I guess that all of us know that caching the data usually increase the performance, but I worried if all of us are aware about risk that caching the data provides and how to minimize them? That’s the reason why I decided to write this short article about it.
Therefore, let us analyze the situation when we are using device (HDD) connected to our OS via iSCSI. Server that provides this device as LU through iSCSI has a RAID controller. Connected LU to our OS called device has been formatted using NTFS. So a simple communication scheme will therefore look at this way: client OS (device formatted with NTFS) <-> iSCSI initiator <-> iSCSI target <-> RAID controller.
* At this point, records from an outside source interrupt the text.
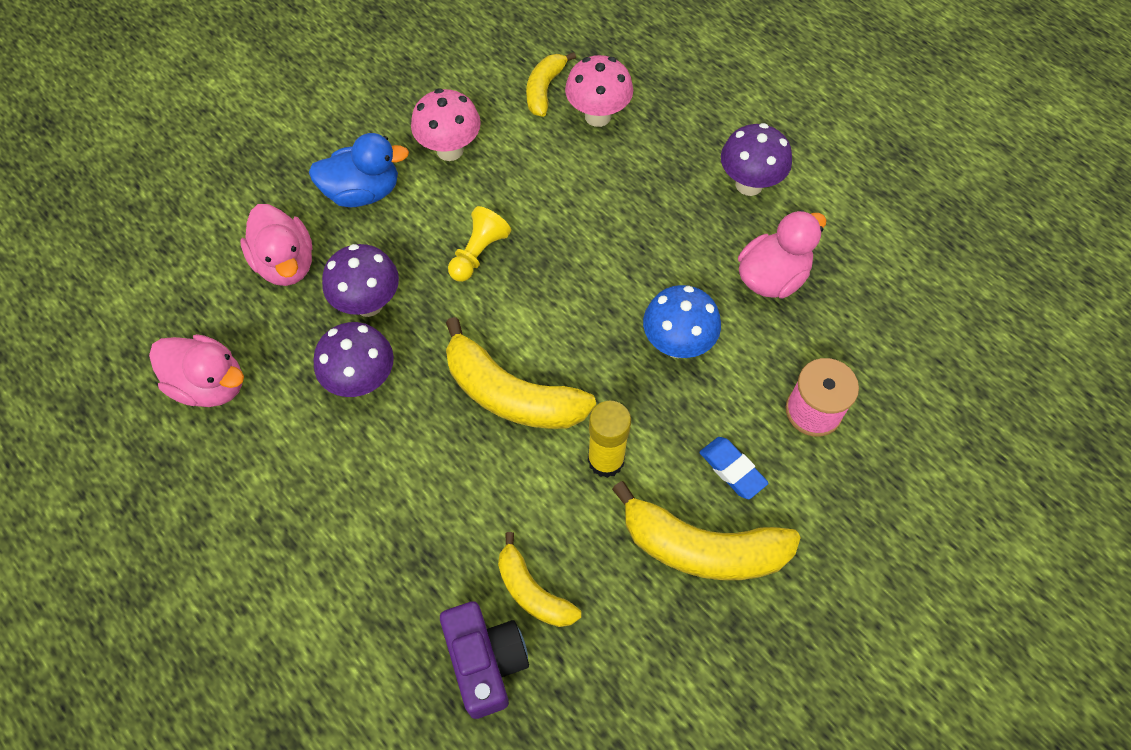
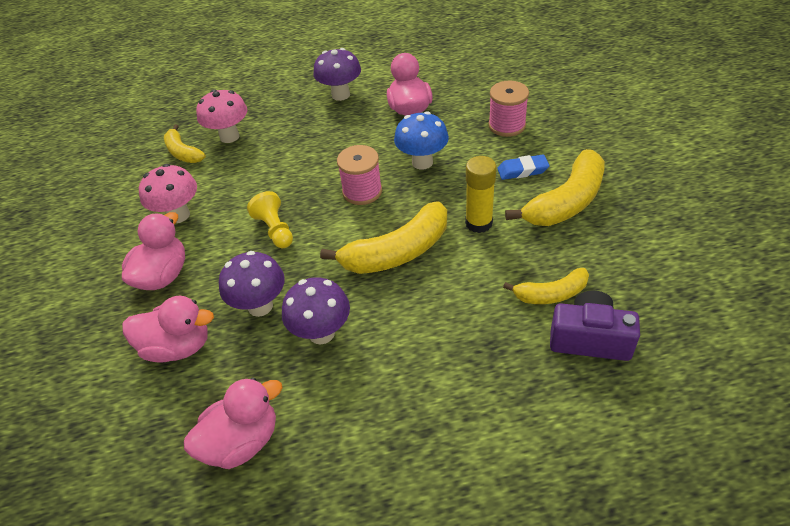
camera: 55 degrees left, 15 degrees down
blue duck [309,133,409,207] -> pink duck [122,212,185,290]
none -> pink spool [337,145,382,205]

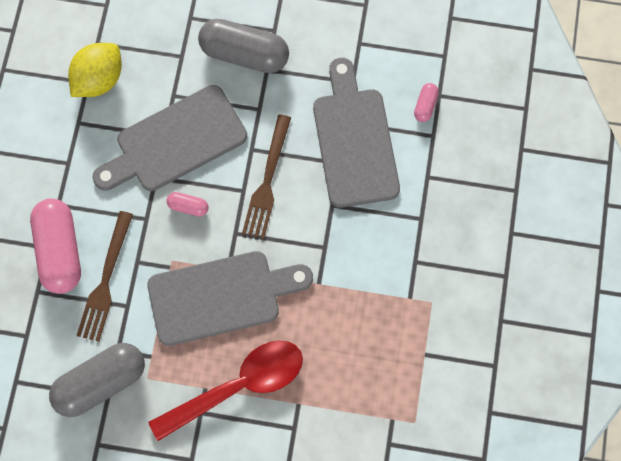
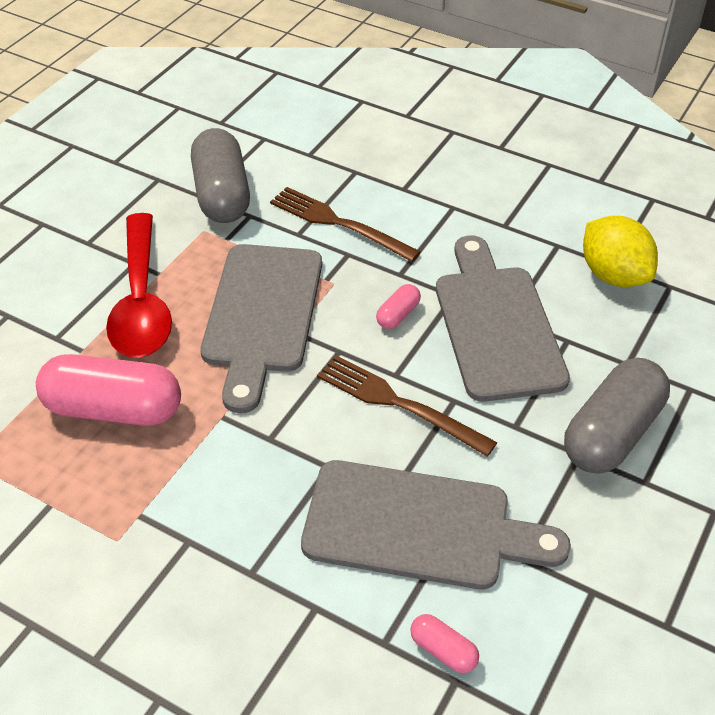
camera: 110 degrees right, 25 degrees down
pink capsule [30,199,81,294] -> pink capsule moved to [36,354,181,426]

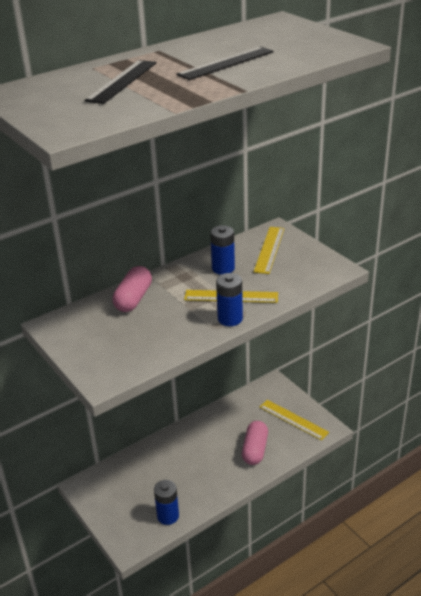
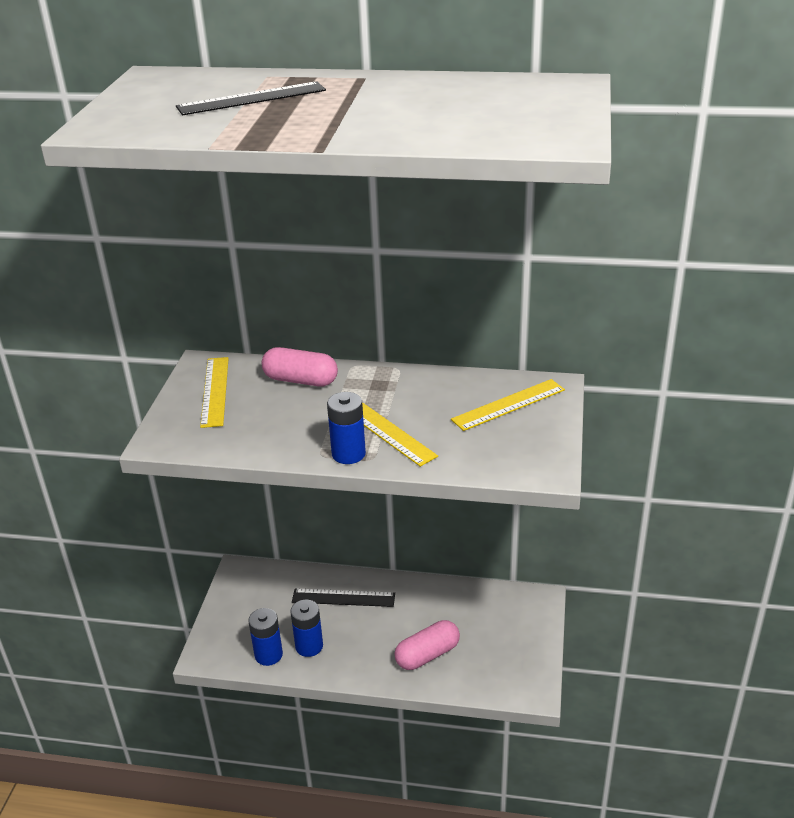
camera: 45 degrees right, 0 degrees up
pink capsule [112,266,152,312] -> pink capsule turned 45 degrees clockwise [262,347,338,387]
black ruler [176,46,274,80] -> black ruler moved to [292,588,395,607]
blue battery [210,225,235,275] -> blue battery moved to [290,600,323,657]
yellow ruler [259,400,329,440] -> yellow ruler moved to [200,357,229,428]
Now we can closer look into the RAID controller configuration. Most of hardware RAID controller provides caching – please keep in mind that we analyze configuration where volatile memory RAM is used for cache. We could meet many type of names of such functionality calls Write Back (WB) cache, Unit Write Cache or just Cache. Unfortunately a lot of RAID controllers has this function even if they doesn’t have BBU (Battery Backup Unit). What for BBU is necessary in situation while cache is used on RAID controller level? Let see: OS write the data to device connected through iSCSI and waits for confirmation that operation has finished successfully. iSCSI initiator sends the data via LUN to the iSCSI target which sends the data to the RAID device. This is the climax point because iSCSI target get confirmation from RAID controller that the data has been written successfully and send this information back to the iSCSI initiator which send this information back to the OS. However, in this case, the data are not yet on disk drives connected to the RAID controller but in the cache. So if in this very moment we will face problems with power supply then we will lose the data. To minimize risk of losing data in described case it is necessary to use UPS for whole server machine and best will be to use RAID controller with BBU. Thus maximizes data protection without sacrificing performance.
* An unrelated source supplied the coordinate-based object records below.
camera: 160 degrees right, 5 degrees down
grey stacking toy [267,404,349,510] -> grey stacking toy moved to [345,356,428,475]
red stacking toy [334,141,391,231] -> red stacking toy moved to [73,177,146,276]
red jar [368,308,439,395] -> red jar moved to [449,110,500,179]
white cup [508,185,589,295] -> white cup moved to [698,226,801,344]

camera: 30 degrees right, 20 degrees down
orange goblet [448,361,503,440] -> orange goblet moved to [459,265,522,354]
The second level of described scenario where cache could be used and potentially could provide some risk of data lost is configuration of LU in iSCSI target. Similar to RAID configuration we are able to set up WB in LU configuration while adding it to iSCSI target or other way turn off Write Through (WT which is in opposite to WB). Write sequence and waiting for confirmation will be similar but shorter: OS write the data to device connected through iSCSI and waits for confirmation that operation has finished successfully. iSCSI initiator sends the data via LUN to the iSCSI target which automatically sends back confirmation to iSCSI initiator that write operation has finished successfully. In this case only UPS can minimize risk with data lost.
Of course, I will not describe here about combination of using redundancy of power supply or UPS because this is not the goal of this article.
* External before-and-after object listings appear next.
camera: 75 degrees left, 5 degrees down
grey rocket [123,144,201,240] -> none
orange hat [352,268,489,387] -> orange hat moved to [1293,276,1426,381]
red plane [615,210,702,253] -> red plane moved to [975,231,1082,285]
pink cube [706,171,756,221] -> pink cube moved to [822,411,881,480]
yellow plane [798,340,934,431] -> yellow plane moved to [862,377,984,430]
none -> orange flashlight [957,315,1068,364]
Lets closer look into the OS device formatted with NTFS and connected to this system through iSCSI initiator. Few times I have faced problem mentioned by our customer that they have written the data into device and after it create snapshot on server and makes backup of this snapshot to the tape. After few months they couldn’t find changed data on tapes ! This is because NTFS as other filesystems uses cache which is dropped to disk on every few seconds. So we have at least two solutions here. First is to wait few second before starts to make backup of LU on server side or the second option is to use software for dropping NTFS cache into device on demand, such software you can find here. If we are using Linux/UNIX OS and other filesystem with similar iSCSI environment as described above we can use provided by system utility sync to get the same result.
Conclusion of this article is to always analyze potential risks of data lost and minimize it as much as possible by using alternative power of source and always be sure that important data which must be backup are consistent. Good luck!